LlGuidanceConstraintArg constraint_arg;
constraint_arg.constraint_type = LlgConstraintType::kRegex;
constraint_arg.constraint_string = "a+b+"; // Force output to match this regex

auto response = conversation->SendMessage(
    user_message,
    {.decoding_constraint = constraint_arg}
);

JSON スキーマと Lark 文法のサポートなど、詳細については、制約付きデコードのドキュメントをご覧ください。

ツールの使用

ツール呼び出しを使用すると、LLM はクライアントサイド関数の実行をリクエストできます。
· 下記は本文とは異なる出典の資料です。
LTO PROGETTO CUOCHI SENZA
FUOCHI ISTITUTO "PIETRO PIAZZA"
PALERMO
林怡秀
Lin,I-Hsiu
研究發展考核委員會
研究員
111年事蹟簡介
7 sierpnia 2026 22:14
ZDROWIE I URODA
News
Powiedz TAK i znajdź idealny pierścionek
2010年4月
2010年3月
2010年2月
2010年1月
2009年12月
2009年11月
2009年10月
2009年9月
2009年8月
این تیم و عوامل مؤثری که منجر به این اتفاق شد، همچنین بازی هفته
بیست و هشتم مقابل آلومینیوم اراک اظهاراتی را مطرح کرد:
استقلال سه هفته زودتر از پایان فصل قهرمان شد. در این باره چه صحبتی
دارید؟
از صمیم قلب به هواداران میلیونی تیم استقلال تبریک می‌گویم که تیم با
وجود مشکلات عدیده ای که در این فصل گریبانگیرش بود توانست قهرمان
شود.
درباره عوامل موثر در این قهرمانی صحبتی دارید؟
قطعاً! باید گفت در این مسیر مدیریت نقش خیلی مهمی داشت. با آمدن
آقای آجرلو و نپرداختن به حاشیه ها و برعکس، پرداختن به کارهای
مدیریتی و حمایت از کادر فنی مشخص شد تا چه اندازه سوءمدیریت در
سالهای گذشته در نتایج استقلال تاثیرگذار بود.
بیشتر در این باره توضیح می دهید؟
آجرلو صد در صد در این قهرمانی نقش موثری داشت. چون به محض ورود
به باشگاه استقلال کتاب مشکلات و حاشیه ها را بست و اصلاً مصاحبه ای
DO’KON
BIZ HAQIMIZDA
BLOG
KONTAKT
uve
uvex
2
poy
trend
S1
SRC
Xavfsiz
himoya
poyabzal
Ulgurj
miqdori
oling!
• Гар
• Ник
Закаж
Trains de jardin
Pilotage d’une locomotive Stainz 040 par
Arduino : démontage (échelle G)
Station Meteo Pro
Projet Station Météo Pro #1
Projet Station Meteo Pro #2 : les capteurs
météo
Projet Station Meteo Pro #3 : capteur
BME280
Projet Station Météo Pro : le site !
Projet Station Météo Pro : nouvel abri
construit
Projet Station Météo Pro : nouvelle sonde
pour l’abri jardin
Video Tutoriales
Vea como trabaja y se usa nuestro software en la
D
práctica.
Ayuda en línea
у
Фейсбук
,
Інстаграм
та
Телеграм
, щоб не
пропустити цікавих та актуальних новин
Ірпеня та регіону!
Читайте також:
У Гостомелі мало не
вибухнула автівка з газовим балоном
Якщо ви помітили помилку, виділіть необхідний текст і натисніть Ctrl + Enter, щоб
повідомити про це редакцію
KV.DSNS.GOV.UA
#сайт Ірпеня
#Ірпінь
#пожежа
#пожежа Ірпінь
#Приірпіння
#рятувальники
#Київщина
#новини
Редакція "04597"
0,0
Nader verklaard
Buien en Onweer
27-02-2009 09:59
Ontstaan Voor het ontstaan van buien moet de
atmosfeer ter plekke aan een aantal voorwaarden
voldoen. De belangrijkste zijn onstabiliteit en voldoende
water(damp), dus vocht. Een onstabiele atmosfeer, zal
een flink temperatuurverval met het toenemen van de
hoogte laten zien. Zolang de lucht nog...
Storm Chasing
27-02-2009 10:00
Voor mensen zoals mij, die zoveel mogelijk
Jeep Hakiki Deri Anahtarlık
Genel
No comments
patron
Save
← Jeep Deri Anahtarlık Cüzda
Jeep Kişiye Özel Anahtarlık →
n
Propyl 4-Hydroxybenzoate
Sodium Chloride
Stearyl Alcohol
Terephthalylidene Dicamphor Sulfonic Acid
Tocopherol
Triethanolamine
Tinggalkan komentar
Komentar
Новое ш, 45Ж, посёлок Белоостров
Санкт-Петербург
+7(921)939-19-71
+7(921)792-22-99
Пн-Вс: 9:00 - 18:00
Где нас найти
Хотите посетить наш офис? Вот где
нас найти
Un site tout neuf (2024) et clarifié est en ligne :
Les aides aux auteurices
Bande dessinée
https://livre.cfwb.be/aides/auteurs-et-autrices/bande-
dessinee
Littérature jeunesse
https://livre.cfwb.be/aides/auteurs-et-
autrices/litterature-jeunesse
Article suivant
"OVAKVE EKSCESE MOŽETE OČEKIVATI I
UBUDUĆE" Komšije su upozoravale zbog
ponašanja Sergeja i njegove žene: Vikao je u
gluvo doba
会話の Preface でツールを定義し、名前でキーを設定します。モデルがツール呼び出しを出力したら、それをキャプチャし、アプリケーションで対応する関数を実行して、結果をモデルに返します。

大まかな流れ:

ツールを宣言する: Preface JSON でツール（名前、説明、パラメータ）を定義します。
[呼び出しを検出する]: レスポンスで model_message["tool_calls"] を確認します。
実行: リクエストされたツールのアプリケーションロジックを実行します。
応答: ツールの出力を含む role: "tool" のメッセージをモデルに送信します。

詳細と完全なチャットループの例については、ツールの使用に関するドキュメントをご覧ください。